И старик, сдав Ольгу на попечение хозяйки, расспросил, где живет исправник, и отправился к нему. Страх волновал старика. Остановившись перед храмом, он прочел молитву.
Без затруднений впустили его к исправнику. При входе в комнату холод пробежал по членам, но, взглянув на человека, от которого он желал веры словам своим, старик ободрился.
– Здравия желаю, ваше высокоблагородие! – произнес он твердым солдатским голосом.

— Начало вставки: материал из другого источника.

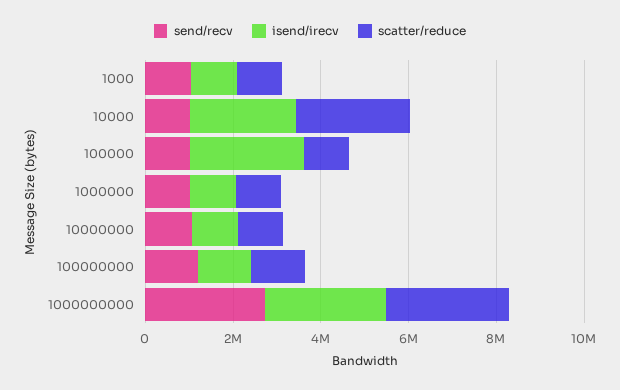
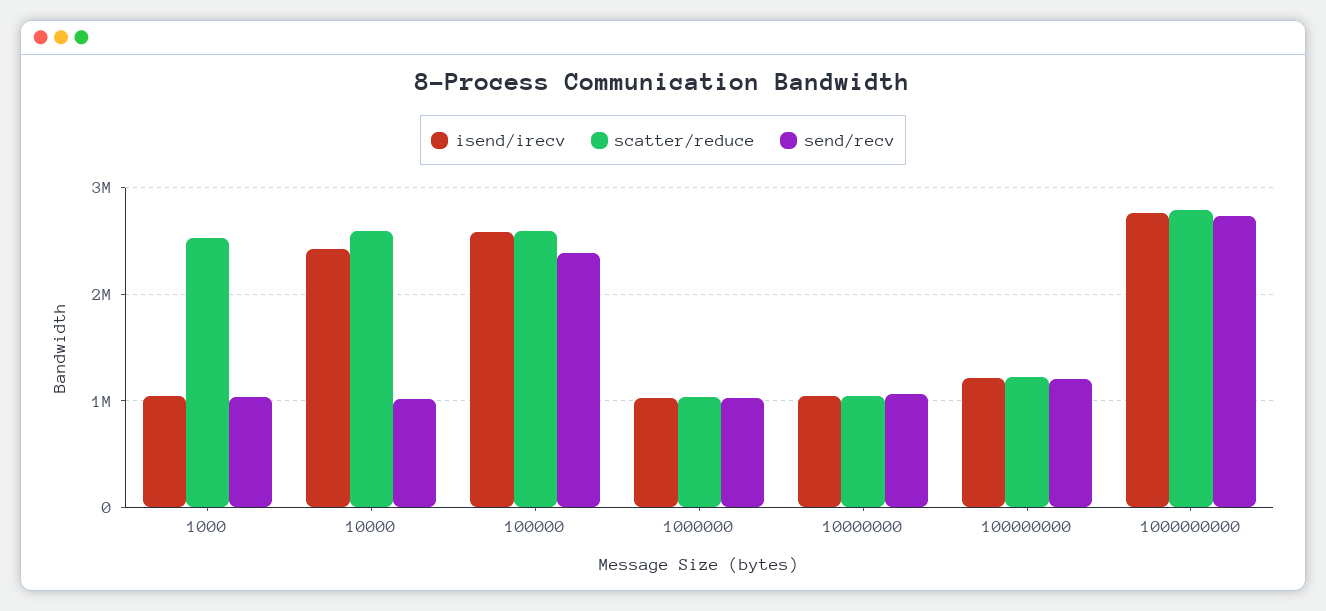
scatter/reduce, 1000: 1000000 -> 2500000
send/recv, 100000: 1000000 -> 2400000
scatter/reduce, 100000: 1000000 -> 2600000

– Что тебе, старик? – спросил исправник.
– Вашего милосердия пришел просить.
Не говоря ни слова, исправник вынул из кошелька серебряную монету и протянул руку к Андреяну.
– На, возьми и ступай с Богом.
– Покорнейше благодарю, ваше высокоблагородие.
– Что ж тебе?
– Милостыни не собирал, жил службой, а теперь в беду попал: потерял паспорт, ваше высокоблагородие.

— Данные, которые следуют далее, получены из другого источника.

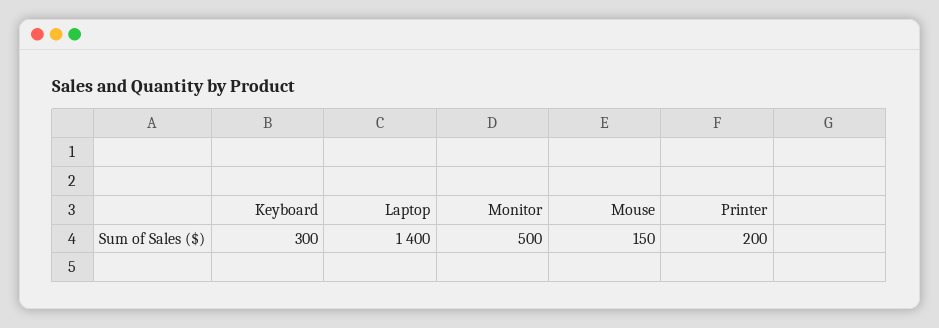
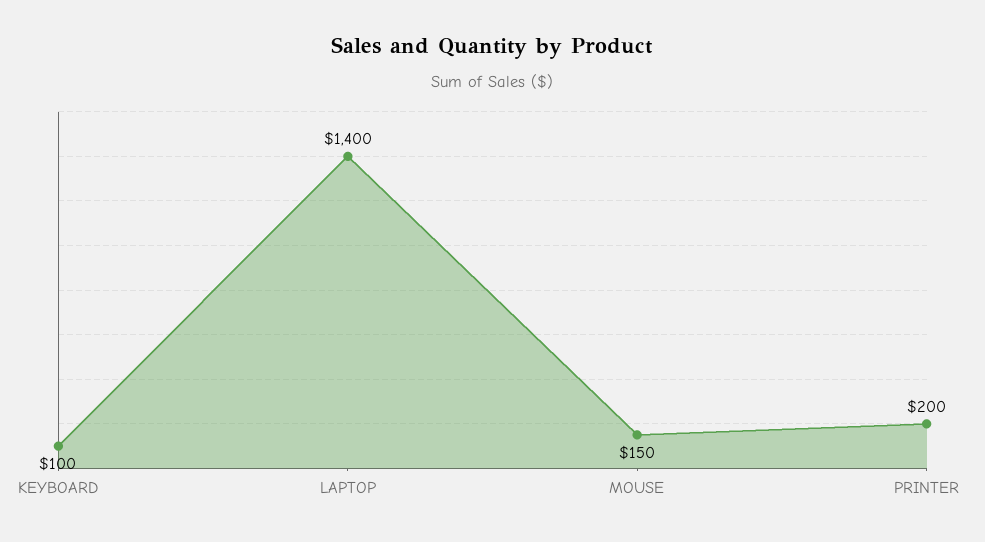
Keyboard: 300 -> 100
Monitor: 500 -> none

– Что ж мне с тобой делать? Я тебе паспорт дать не могу.
– Поручительства вашего прошу я до присылки из полка другого паспорта… Бог милостив… Ваше высокоблагородие поверите служивому, а полиция не поверит, засадит в колодки до справок… В остроге ничего не выслужишь, а у меня на руках дочь, девушка-невеста, бесприютная… Жила в господском дворе, полюбилась сначала господам, ее и воспитали, как родную, научили всем рукоделиям, словно барышню вели… а потом рассерчали и давай гнать… Вот я и не утерпел, взял ее да и пошел по свету горе мыкать. На грех оброни дорогой паспорт; ходил, ходил, искал, спрашивал у людей: не нашел ли кто? Нет! да и только… Помогите, ваше высокоблагородие, хоть бы какое местечко, чтоб прокормиться… Хоть в сторожа… не из большого…
И Андреян поклонился в землю исправнику.
– Изволь, мой друг, я сделаю это для тебя; если твоя дочь честная девушка, то и ее пристрою.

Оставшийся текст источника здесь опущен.